*SOURCE DOCUMENT*:
- Opening Delimiter -
The concise “Authorship in Architecture in the Postdigital Age” (Ortega, 2017) published in the Total Designer series of books, provides a summary of the historical and theoretical developments in the notion of architectural authorship from medieval to contemporary practice, speculating on a future that implores architects to take control of the algorithm. Ortega poetically concludes his book by calling upon architects to reconsider their role as autocratic authors in the face of algorithmic revolution in his ‘Manifesto on the Expanded Designer’.
Despite the voices of Carpo and Ortega rallying architects to take control in the face of automated processes of design, there is currently no quantative or qualitative research completed on how these automated processes impact the role of the architect and their designs now and in future. There are no illustrative or methodical case studies that descriptively test or illuminate the proposed area of study. A key observation from the literature review is that many papers written in the area are completed by computer scientists and software programmers, who are automating the processes of the architect from a background outside the subject.
- Closing Delimiter -
*TASK INSTRUCTIONS*:
1. From the passage on architectural authorship, extract the words between "Despite the voices" and "outside the subject.", inclusive.
2. According to the passage on architectural authorship, in which series of books was Ortega's 2017 book published?
3. Please proceed with the passage on architectural authorship, picking up after its final sentence.

[Bounding box coordinate data]
- Opening Delimiter -
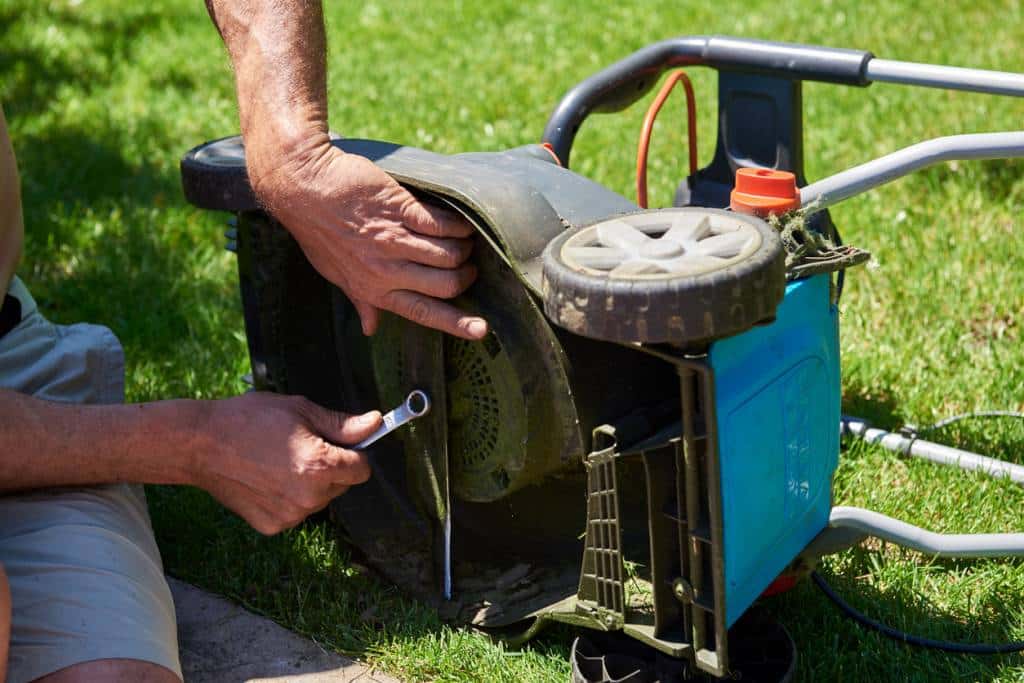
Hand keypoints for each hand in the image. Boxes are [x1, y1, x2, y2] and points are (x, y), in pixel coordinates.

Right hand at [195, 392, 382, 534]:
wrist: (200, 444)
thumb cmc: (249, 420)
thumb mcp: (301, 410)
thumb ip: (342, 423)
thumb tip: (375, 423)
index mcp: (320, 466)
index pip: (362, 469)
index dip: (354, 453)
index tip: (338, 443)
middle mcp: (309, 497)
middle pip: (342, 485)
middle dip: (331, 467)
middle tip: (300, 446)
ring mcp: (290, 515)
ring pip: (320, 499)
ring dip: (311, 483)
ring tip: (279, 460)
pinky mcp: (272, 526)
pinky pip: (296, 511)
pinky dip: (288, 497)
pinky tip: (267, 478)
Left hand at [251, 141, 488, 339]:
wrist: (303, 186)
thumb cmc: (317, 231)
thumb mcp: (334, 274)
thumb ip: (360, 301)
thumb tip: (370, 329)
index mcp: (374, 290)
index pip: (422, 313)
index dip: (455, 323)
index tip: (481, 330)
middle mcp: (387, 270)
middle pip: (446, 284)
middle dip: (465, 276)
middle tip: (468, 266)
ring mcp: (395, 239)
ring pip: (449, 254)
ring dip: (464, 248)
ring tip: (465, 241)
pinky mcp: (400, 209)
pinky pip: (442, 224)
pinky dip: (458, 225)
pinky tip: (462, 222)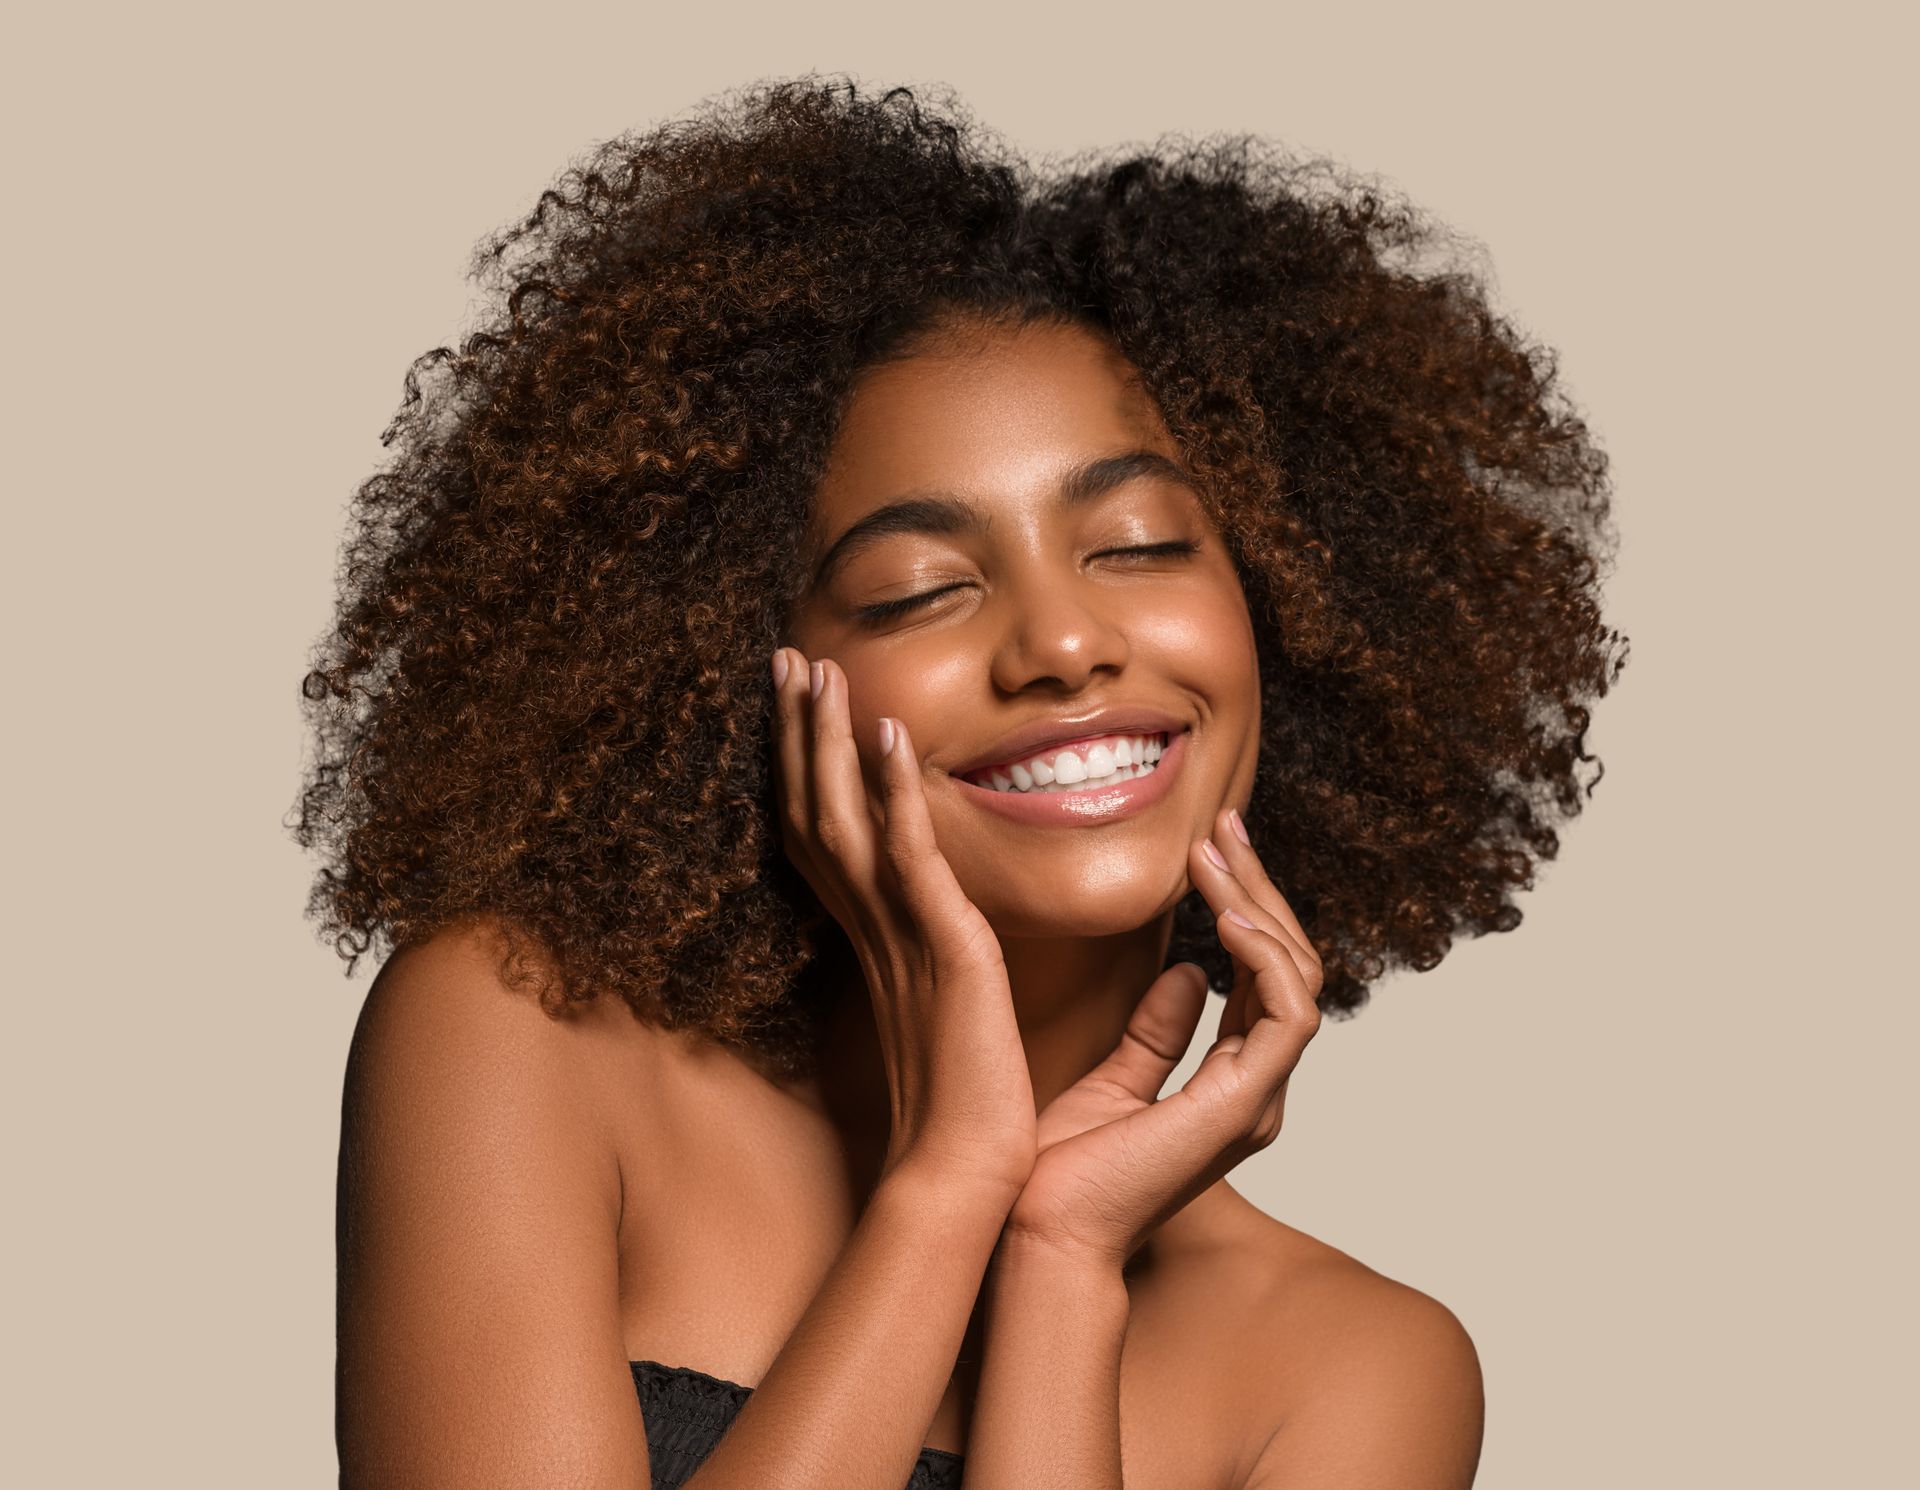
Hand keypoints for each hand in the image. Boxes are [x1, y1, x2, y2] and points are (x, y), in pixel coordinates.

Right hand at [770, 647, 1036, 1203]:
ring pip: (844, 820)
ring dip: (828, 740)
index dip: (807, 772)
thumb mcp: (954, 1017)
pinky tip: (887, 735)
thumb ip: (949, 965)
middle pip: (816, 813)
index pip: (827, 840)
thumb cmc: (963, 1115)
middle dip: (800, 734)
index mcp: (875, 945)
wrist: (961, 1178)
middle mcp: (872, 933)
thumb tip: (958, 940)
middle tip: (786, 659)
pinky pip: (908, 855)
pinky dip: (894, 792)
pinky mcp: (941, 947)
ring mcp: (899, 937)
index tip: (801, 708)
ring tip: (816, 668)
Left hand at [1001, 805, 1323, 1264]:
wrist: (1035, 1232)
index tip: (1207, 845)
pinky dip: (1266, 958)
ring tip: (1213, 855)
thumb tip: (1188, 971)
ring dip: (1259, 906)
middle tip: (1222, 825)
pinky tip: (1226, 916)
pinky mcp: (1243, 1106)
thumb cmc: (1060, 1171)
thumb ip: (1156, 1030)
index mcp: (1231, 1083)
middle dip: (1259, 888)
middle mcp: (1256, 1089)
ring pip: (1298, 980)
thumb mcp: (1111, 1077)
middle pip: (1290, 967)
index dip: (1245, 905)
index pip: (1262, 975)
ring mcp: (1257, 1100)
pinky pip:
- Closing Delimiter -
*PER-TASK OUTPUTS*:
1.
Despite the voices of Carpo and Ortega rallying architects to take control in the face of automated processes of design, there is currently no quantative or qualitative research completed on how these automated processes impact the role of the architect and their designs now and in future. There are no illustrative or methodical case studies that descriptively test or illuminate the proposed area of study. A key observation from the literature review is that many papers written in the area are completed by computer scientists and software programmers, who are automating the processes of the architect from a background outside the subject.

2. The Total Designer series.

3.
In the context of this gap in knowledge, this work will first attempt to quantify the notion of authorship of the architect in practice. I then intend to formulate a new methodology to visualise how authorship changes through case studies that test the limits of algorithm / AI / architect design interaction. This will be achieved through a shared diagrammatic framework (Hensel et al, 2004) that visually illustrates the differing design process in relation to the role of the architect.
The work will make explicit the opportunities that this paradigm shift represents in the design process, to inform the education and regulation of the profession in future.